Raise Your Hands If...

Raising or lifting of hands is pretty much universally accepted as a form of worship. It can signify surrender to or exaltation of the one to whom the hands are raised. Remote and uncivilized tribes do it. People of every religion known to man do it. It's a little less common in North America where things that can't be measured scientifically are regarded with a bit of skepticism. It's pretty abstract and mystical to raise your hands to someone or something that can't be seen.

The Bible mentions lifting hands to God seven times. In all but one, it's mentioned as, "I will," or "Let us lift...". Only once is it stated in the imperative: "Lift your hands in holiness, and bless the Lord." (Ps. 134:2) Now, I'm not about to make a doctrine of raising hands: Thou shalt raise thy hands lest thou be considered carnal. No way! I just want to tell you a story.

I like raising my hands to God. In the same way that bursting out laughing feels better than choking it down, raising my hands in worship feels like a release.
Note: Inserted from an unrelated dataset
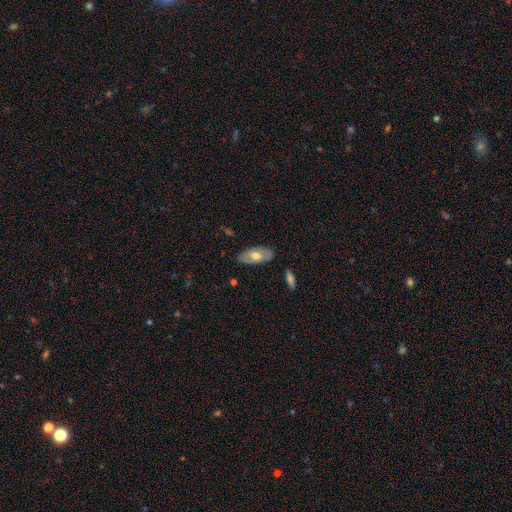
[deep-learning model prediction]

Somehow having the posture of my body reflect the attitude of my heart is a feeling of alignment. I do try to control this impulse when it might make people uncomfortable. Like, you know, when you're in the bank and you find out you have more money than you thought you did. I've been known to forget a time or two when I'm out for a walk (a really good time for conversations with God), but the men in white jackets haven't come for me yet, so perhaps it just looked like I was waving at someone?
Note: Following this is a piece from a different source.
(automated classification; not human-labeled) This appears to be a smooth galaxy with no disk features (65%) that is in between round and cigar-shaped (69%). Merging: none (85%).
I also love discovering what I call the "mysteries of God". Nature reflects God in a million different ways. From simple things like the way a caterpillar turns into a butterfly to really complex things that I'm not smart enough to explain, we find demonstrations of who God is. The story of His love is reflected in a thousand different facets. Every time I encounter another one of these treasures I get so excited!
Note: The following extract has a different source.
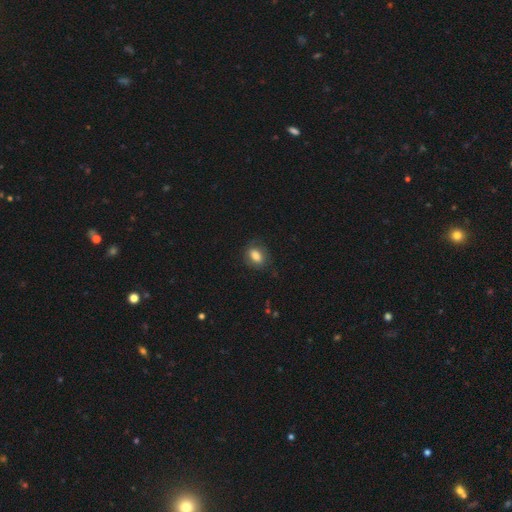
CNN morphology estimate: A smooth galaxy with no disk features (80%) that is in between round and cigar-shaped (79%).

Vote fractions:
- Smooth or featured? smooth: 80% / featured or disk: 11% / star or artifact: 8%
- How rounded? in between: 79% / round: 18% / cigar-shaped: 2%
- Merging? none: 76% / minor disturbance: 17% / major disturbance: 6% / merger: 1%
So, one day I was listening to the radio and they were doing a talk show about breast cancer (in men and women, just in case any of you guys were about to stop reading). According to the doctor they were interviewing, maintaining healthy lymph glands in your underarm area is a really important part of prevention. It seems that the ones in the underarm area don't drain very well on their own, but there are two things we can do to help. The first mentioned was the action of jumping up and down--thus the rebounder craze. The second?? Lifting your arms. I didn't hear the rest of the program. All I could think was, "Wow, God!! You mean when I lift my hands in praise to You, not only is my spirit lifted, but my body is made healthier too? Body, soul, and spirit, I'm detoxified by the act of praising You? Wow! Wow! Wow!!" And I feel like my Daddy is chuckling because He's made those little surprises for us and He's delighted when we discover them.

Why are thou cast down, O my soul?
And why art thou disquieted within me?
Hope in God: for I shall yet praise him,
Who is the health of my countenance, and my God.